Passage for review:
>>>>>

Note: File three copies of this Form, one of which must be manually signed. If space is insufficient, see Instruction 6 for procedure.
Persons who respond to the collection of information contained in this form are not required to respond unless the form displays a currently valid OMB Number.
	POWER OF ATTORNEY


	Known all by these presents, that the
undersigned hereby constitutes and appoints each of Timothy V. Williams,
Heidi Strenck and Donald R. Reynolds, and each of them acting alone,
signing singly, the undersigned's true and lawful attorney-in-fact to:  (1)
execute for and on behalf of the undersigned, in the undersigned's capacity
as an officer, director and/or 10% or more stockholder of Blackbaud, Inc.
(the "Company"), Forms ID, 3, 4 and 5 (and any amendments thereto) in
accordance with Section 16(a) of the Securities Exchange Act of 1934, as
amended (the "1934 Act"), and the rules promulgated thereunder; (2) do and
perform any and all acts for and on behalf of the undersigned which may be
necessary or desirable to complete and execute any such Form ID, 3, 4 or 5
(and any amendments thereto) and to file timely such form with the United
States Securities and Exchange Commission and any stock exchange or similar
authority; and (3) take any other action of any type whatsoever in
connection with the foregoing which in the opinion of such attorney-in-fact
may be of benefit to, in the best interest of, or legally required by, the
undersigned, it being understood that the documents executed by such
attorney-in-fact on behalf of the undersigned pursuant to this Power of
Attorney shall be in such form and shall contain such terms and conditions
as such attorney-in-fact may approve in such attorney-in-fact's discretion.

<<<<<

Data excerpts:

>>>>>

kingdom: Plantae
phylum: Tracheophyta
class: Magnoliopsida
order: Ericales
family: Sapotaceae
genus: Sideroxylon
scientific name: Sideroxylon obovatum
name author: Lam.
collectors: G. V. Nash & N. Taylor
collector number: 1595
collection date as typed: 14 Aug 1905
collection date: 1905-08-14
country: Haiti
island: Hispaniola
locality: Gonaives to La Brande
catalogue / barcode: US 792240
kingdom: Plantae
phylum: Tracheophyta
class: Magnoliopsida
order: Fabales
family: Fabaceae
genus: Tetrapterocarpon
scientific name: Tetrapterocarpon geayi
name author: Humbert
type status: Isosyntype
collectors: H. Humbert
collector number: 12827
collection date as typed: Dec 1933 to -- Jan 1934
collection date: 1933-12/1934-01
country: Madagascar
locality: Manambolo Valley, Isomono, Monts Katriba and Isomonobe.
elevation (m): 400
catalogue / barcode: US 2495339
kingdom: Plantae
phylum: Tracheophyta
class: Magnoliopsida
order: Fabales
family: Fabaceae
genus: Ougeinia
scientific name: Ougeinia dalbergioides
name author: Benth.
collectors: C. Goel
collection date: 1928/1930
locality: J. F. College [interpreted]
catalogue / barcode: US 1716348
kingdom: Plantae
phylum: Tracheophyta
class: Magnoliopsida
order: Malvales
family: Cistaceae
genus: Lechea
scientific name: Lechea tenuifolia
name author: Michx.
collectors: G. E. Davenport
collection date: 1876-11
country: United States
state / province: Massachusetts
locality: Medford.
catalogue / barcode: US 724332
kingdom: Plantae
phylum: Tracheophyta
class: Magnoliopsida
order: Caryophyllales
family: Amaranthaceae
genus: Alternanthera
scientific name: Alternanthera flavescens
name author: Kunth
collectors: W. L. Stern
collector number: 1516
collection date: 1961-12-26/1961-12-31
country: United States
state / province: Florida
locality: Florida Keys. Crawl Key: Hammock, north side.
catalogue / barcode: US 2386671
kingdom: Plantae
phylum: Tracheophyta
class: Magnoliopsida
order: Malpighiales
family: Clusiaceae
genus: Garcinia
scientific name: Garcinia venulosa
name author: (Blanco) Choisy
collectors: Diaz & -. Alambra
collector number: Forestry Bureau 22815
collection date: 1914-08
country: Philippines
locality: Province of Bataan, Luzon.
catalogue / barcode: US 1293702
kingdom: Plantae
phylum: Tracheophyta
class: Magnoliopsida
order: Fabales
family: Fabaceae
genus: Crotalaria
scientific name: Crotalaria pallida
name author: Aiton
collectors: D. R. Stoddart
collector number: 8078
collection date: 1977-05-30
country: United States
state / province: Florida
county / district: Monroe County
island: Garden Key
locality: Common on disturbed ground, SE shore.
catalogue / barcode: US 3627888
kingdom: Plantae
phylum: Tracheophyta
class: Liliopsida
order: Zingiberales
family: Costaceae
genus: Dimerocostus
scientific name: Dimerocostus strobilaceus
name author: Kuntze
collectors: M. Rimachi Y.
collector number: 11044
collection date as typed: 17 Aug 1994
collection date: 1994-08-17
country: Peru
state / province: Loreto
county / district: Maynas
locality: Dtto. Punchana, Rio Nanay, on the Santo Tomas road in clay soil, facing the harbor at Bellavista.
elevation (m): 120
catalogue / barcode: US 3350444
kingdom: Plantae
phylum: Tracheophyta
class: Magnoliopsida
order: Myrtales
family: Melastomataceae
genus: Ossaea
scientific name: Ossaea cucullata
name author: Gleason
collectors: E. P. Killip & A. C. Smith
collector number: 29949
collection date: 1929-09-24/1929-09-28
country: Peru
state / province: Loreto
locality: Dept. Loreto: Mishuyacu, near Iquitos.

<<<<<

What you need to do:
a. In the power of attorney, who is named as the undersigned's attorney-in-fact?
b. Can you rewrite the paragraph of the power of attorney that begins "Known all by these presents" as a short list, keeping its main facts?
c. Under the power of attorney, what justifies an attorney-in-fact taking actions beyond executing and filing the forms?

Answer list:
a.
- Timothy V. Williams
- Heidi Strenck
- Donald R. Reynolds

b.
- The undersigned appoints Timothy V. Williams, Heidi Strenck and Donald R. Reynolds as attorney-in-fact. Each may act alone, signing singly.
- They act for the undersigned in that person's capacity as an officer, director and/or 10% or more stockholder of Blackbaud, Inc.
- Power 1: execute Forms ID, 3, 4 and 5, and any amendments, under Section 16(a) of the Securities Exchange Act of 1934 and its rules.
- Power 2: do any acts needed or desirable to complete and execute those forms and to file them on time with the SEC and any stock exchange or similar authority.
- Power 3: take any other action connected with the above that the attorney-in-fact believes benefits the undersigned, is in the undersigned's best interest or is legally required of the undersigned.
- Documents executed under the power of attorney take whatever form, terms and conditions the attorney-in-fact approves at that attorney-in-fact's discretion.

c. Such an action must be connected with executing and filing the forms. The attorney-in-fact must also believe it may benefit the undersigned, serve the undersigned's best interest or be legally required of the undersigned.